Unraveling the flexible aromaticity of C13H9+/0/−: a 2D superatomic-molecule theory

Abstract

Phenalenyl (C₁₃H₉) is the smallest triangular unit of a graphene nanosheet, and has been experimentally verified to be stable in radical (C₁₃H₉˙), cationic (C₁₃H₉⁺), and anionic (C₁₃H₉⁻) states. All these three species feature high symmetry and stability as well as delocalized π electrons, a visible sign of aromaticity, but their aromatic origin remains a challenge.

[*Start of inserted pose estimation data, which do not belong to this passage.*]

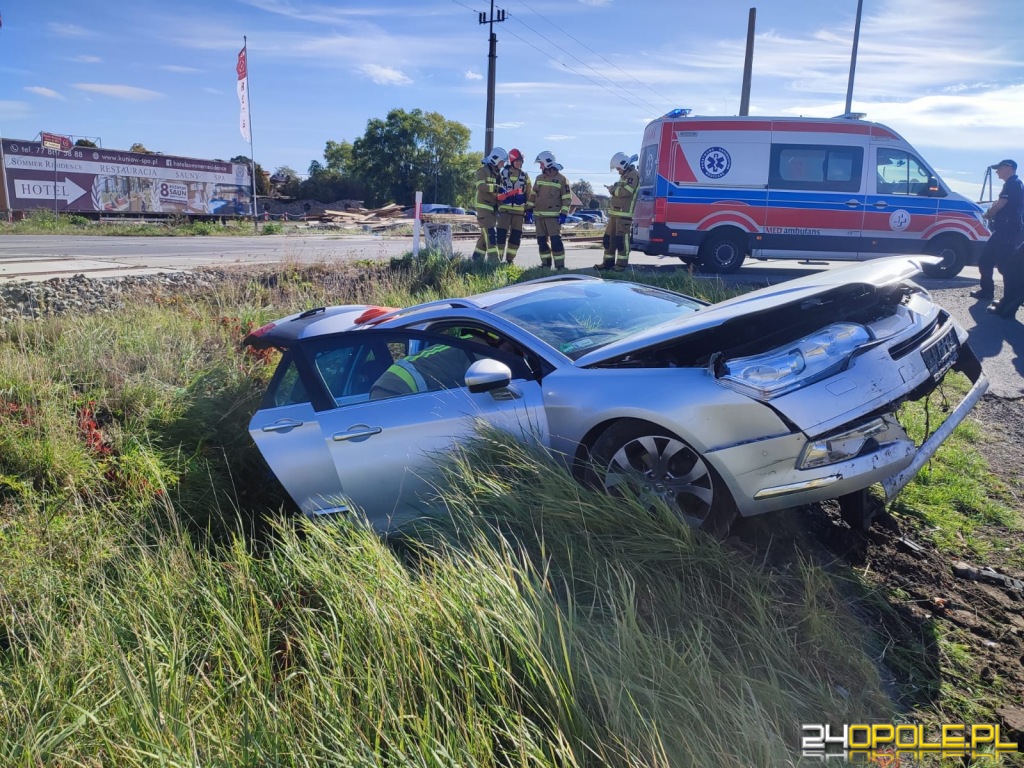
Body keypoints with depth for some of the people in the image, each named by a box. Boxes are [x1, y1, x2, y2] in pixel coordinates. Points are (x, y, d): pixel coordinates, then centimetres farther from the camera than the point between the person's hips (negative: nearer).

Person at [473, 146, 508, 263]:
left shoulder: (498, 174, 19)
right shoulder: (483, 170, -9)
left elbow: (498, 193, 20)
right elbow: (481, 186, -24)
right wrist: (496, 188, -31)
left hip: (493, 208, 9)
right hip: (483, 206, -9)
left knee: (486, 234, 12)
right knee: (491, 232, -16)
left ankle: (477, 258, 22)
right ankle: (493, 260, -19)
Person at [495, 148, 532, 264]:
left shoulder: (525, 175, 11)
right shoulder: (503, 173, 3)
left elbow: (529, 193, 14)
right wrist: (497, 206, -3)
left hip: (519, 210, 3)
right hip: (505, 208, -3)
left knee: (516, 235, 4)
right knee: (501, 233, -9)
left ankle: (510, 258, 13)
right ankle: (498, 257, -5)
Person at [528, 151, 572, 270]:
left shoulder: (561, 179, -3)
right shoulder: (539, 178, 13)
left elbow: (567, 198, -5)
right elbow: (533, 195, 17)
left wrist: (563, 214, -12)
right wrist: (529, 211, 11)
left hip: (553, 215, -6)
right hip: (539, 215, 6)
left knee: (556, 240, -11)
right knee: (541, 241, 7)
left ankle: (560, 265, -8)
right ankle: (546, 264, 16)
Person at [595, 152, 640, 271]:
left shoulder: (633, 175, -8)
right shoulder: (624, 175, 24)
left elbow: (626, 191, -20)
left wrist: (613, 189, -7)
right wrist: (613, 189, 7)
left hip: (625, 213, -10)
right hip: (615, 212, 10)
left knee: (621, 239, -10)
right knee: (608, 237, 10)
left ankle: (621, 264, -6)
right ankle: (608, 262, 16)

This work reports new chemical insights into the π electrons of C₁₃H₉^+/0/− and deciphers their aromaticity using a recently emerged two-dimensional (2D) superatomic-molecule theory. 12π-C₁₃H₉⁺, 13π-C₁₃H₉˙, and 14π-C₁₃H₉⁻ are seen as triangular 2D superatomic molecules ^◊O₃, ^◊O₃⁻, and ^◊O₃²⁻, respectively, where ^◊O denotes a 2D benzenoid superatom bearing 4 π electrons. Visualized superatomic Lewis structures show that each ^◊O can dynamically adjust its π electrons to satisfy the superatomic sextet rule of benzene via superatomic lone pairs and covalent bonds. C₁₃H₉^+/0/− are representatives of adaptive aromaticity in the 2D superatomic-molecule system, exhibiting flexible π electronic structures to achieve shell-closure. Moreover, we specially adopt a progressive methodology to study the evolution of 2D periodic materials, by applying this theory to the similar family of C₆H₃N₇, C₁₈H₆N₂₂ and graphitic carbon nitride (g-C₃N₄) crystals, and meanwhile accounting for the special stability of g-C₃N₄. This work enriches 2D superatomic bonding chemistry and provides a useful strategy to design new 2D functional nanostructured materials.